▶ What needs to be done
Rewrite the text of the rows below as a JSON list of strings, one string per line, skipping blank lines. Leave the pictures out.

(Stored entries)
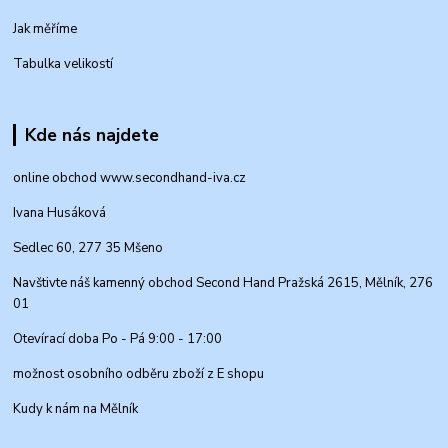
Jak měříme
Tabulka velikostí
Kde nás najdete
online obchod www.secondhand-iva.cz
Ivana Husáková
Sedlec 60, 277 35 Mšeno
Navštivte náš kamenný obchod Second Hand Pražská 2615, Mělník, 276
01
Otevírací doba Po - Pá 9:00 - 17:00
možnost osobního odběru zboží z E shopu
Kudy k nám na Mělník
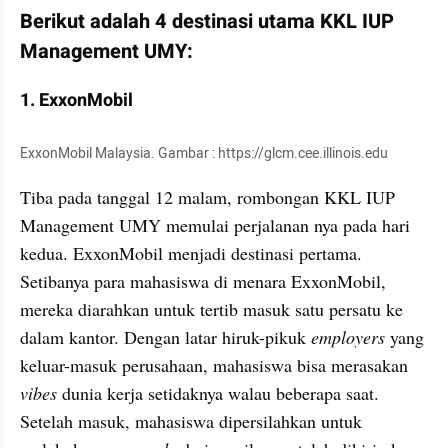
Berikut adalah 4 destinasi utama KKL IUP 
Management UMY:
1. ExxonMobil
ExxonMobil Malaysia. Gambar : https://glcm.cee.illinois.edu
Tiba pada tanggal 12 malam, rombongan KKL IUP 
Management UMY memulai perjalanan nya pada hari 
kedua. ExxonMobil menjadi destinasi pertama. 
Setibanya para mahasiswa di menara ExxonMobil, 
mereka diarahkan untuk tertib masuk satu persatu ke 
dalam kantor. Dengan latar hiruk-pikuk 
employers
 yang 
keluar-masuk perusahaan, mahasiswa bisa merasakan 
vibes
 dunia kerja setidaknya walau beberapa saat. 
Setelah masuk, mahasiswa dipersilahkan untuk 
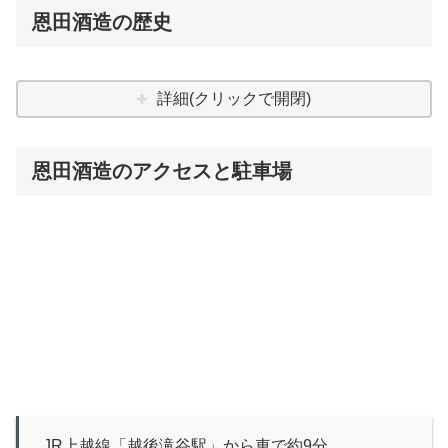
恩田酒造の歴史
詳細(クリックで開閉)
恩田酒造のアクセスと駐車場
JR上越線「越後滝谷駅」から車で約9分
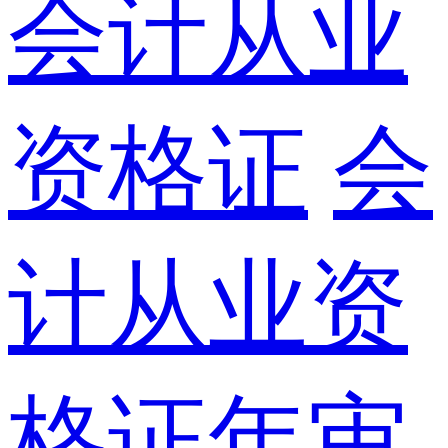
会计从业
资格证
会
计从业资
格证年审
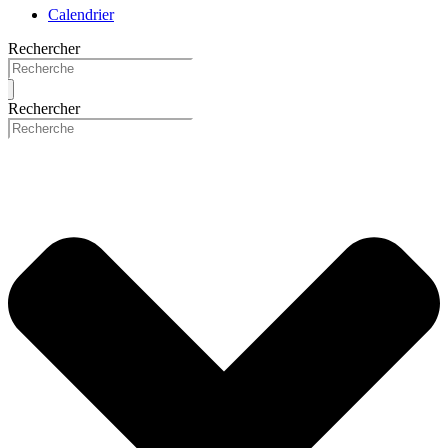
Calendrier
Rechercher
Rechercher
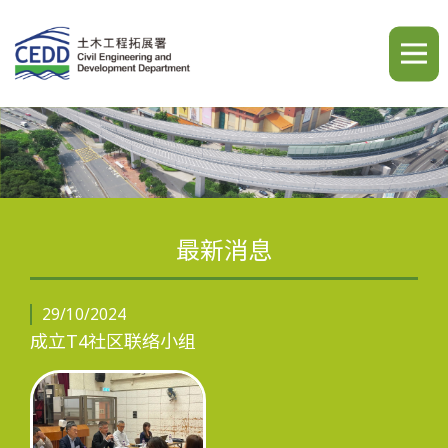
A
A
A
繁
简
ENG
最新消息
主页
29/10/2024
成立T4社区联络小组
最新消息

▶ Solution for this task
[
  "Jak měříme",
  "Tabulka velikostí",
  "Kde nás najdete",
  "online obchod www.secondhand-iva.cz",
  "Ivana Husáková",
  "Sedlec 60, 277 35 Mšeno",
  "Navštivte náš kamenný obchod Second Hand Pražská 2615, Mělník, 276",
  "01",
  "Otevírací doba Po - Pá 9:00 - 17:00",
  "možnost osobního odběru zboží z E shopu",
  "Kudy k nám na Mělník",
  "Berikut adalah 4 destinasi utama KKL IUP ",
  "Management UMY:",
  "1. ExxonMobil",
  "ExxonMobil Malaysia. Gambar : https://glcm.cee.illinois.edu",
  "Tiba pada tanggal 12 malam, rombongan KKL IUP ",
  "Management UMY memulai perjalanan nya pada hari ",
  "kedua. ExxonMobil menjadi destinasi pertama. ",
  "Setibanya para mahasiswa di menara ExxonMobil, ",
  "mereka diarahkan untuk tertib masuk satu persatu ke ",
  "dalam kantor. Dengan latar hiruk-pikuk ",
  "employers",
  " yang ",
  "keluar-masuk perusahaan, mahasiswa bisa merasakan ",
  "vibes",
  " dunia kerja setidaknya walau beberapa saat. ",
  "Setelah masuk, mahasiswa dipersilahkan untuk ",
  "恩田酒造の歴史",
  "詳細(クリックで開閉)",
  "恩田酒造のアクセスと駐車場",
  "JR上越線「越後滝谷駅」から車で約9分",
  "会计从业",
  "资格证",
  "会",
  "计从业资",
  "格证年审",
  "Calendrier",
  "Rechercher",
  "Rechercher",
  "A",
  "A",
  "A",
  "繁",
  "简",
  "ENG",
  "最新消息",
  "主页",
  "29/10/2024",
  "成立T4社区联络小组",
  "最新消息"
]